No soy un artista del Malba ni de alguna pequeña galería en los suburbios de París. Tampoco soy un artista del Pueblo, que realmente disfrute exponiendo (su mísera obra) en las descascaradas paredes de los centros políticos, culturales, barriales o sociales. No me interesa mostrar al niño que muere de hambre entre el barro y las plagas, ni dedicarle meses a una tonta imagen llena de bombillas de colores y galletitas sonrientes para ganar el primer premio de Arte BA y saciar los bolsillos, volviendo a casa con las manos llenas del vacío contemporáneo.
No me considero presa ni libre. No me siento agobiada por el acto de elegir lo que pocos pagan y tampoco siento necesario que mi trabajo (mi forma de vida) sea paga por completo.

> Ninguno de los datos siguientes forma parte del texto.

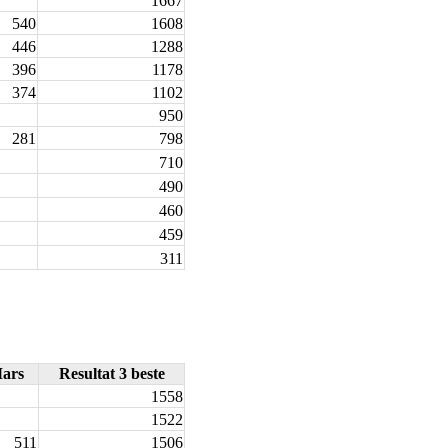
1667
540
1608
446
1288
396
1178
374
1102
950
281
798
710
490
460
459
311
ars
Resultat 3 beste
1558
1522
511
1506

No poseo renombre y mucho menos un nombre característico, una firma, una punta de iceberg que grite quien soy.
Pero, y en esto soy segura e implacable, mis dos ojos observan (además de mirar) y deciden, entre tanta imagen colapsando estos tiempos, un punto fijo desde el cual tirar una cuerda y armar un tendal que sostenga mis días de fotógrafa; los cuales, y en esto también soy implacable, no siempre son mis días de artista.